4. DeFai infrastructure or Platform: This type of protocol covers a wide range. In addition to emerging AI Agent Native platforms such as #ai16z and #Virtaual, other projects such as Bittensor, io, Atheir, @hyperbolic_labs, Vana, SaharaAI, etc. that are related to AI computing power, data, fine-tuning and other business frameworks can be extended here.
After all, AI Agent needs to operate normally, data is oil, computing power is the power grid, reasoning is the transformer, AI Agent is the terminal, etc., they are all upstream service providers.
So, there is not much to say. AI Agent needs to accumulate strength in the second half, and this type of DeFi platform will definitely make great efforts. Originally, AI Agent narrative is only the earliest link in AI Narrative. Frameworks and standards, DeFai, Gamfai, MetAiverse and other focus narratives are inseparable from these AI infra platforms.
That’s all.
Although I have given everyone a clear understanding of DeFai, it does not mean that I am not optimistic.
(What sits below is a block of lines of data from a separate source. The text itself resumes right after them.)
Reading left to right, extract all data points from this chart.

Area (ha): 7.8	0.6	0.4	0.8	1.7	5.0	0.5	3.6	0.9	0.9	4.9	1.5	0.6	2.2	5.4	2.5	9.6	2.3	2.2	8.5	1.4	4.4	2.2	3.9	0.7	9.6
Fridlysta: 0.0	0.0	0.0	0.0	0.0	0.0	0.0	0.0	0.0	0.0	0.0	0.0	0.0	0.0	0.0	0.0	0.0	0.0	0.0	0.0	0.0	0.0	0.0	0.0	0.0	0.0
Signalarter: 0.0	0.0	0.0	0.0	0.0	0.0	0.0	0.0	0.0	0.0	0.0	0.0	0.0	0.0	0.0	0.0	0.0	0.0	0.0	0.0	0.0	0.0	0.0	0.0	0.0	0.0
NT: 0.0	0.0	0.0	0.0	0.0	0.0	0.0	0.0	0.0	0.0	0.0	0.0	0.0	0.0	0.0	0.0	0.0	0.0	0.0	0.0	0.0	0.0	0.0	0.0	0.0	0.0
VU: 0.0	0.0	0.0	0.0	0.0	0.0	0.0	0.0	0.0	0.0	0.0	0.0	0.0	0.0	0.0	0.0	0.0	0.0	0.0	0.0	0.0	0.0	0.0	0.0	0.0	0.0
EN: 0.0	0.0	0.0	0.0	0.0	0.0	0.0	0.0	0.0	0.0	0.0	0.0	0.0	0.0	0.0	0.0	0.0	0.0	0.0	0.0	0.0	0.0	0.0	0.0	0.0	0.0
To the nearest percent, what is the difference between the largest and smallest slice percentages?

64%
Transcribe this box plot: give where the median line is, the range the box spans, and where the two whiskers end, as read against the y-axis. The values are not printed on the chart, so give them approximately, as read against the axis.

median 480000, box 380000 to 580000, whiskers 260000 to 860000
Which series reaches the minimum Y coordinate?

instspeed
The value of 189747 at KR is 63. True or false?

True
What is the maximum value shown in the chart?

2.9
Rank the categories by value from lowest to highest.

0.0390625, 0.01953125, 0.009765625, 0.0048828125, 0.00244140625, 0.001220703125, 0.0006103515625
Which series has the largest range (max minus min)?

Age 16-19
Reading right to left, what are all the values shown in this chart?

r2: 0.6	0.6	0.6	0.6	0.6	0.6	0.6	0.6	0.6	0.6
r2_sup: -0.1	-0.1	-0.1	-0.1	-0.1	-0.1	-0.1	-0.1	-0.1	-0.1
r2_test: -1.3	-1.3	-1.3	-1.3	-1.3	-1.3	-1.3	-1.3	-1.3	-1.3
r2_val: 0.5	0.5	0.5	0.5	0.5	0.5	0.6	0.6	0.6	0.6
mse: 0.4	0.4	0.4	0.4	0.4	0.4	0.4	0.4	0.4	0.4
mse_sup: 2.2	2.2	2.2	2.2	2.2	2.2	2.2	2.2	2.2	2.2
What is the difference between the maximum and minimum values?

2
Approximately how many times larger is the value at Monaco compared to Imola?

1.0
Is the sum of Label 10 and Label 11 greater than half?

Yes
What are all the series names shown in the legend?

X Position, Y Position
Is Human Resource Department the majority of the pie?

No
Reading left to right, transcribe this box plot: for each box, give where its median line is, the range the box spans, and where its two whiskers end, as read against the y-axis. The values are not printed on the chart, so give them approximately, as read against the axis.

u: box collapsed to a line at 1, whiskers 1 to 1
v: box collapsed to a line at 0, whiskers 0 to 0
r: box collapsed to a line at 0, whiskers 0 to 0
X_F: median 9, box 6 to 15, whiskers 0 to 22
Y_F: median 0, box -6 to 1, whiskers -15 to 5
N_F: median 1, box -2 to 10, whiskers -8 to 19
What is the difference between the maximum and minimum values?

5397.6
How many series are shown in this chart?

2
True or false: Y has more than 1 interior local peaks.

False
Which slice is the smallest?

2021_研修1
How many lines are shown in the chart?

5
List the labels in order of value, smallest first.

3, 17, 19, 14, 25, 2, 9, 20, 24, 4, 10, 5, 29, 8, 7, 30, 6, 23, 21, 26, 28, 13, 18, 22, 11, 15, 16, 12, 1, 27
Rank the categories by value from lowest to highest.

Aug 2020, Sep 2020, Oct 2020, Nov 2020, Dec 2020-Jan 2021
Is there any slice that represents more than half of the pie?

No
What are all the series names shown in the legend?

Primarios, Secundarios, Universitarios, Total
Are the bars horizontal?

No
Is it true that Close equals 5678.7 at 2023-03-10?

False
Compared with the current chaotic and difficult-to-judge framework and standard "chaos era" market, DeFai at least replaces a more AI Agent application, and can see progress and expectations step by step through experience, PMF product landing, etc.
This is also a manifestation of the current AI Agent market's popularity from virtual to real. Moreover, so many old species can't find opportunities in the old DeFi era. In the face of new trends, isn't it their opportunity to release their potential?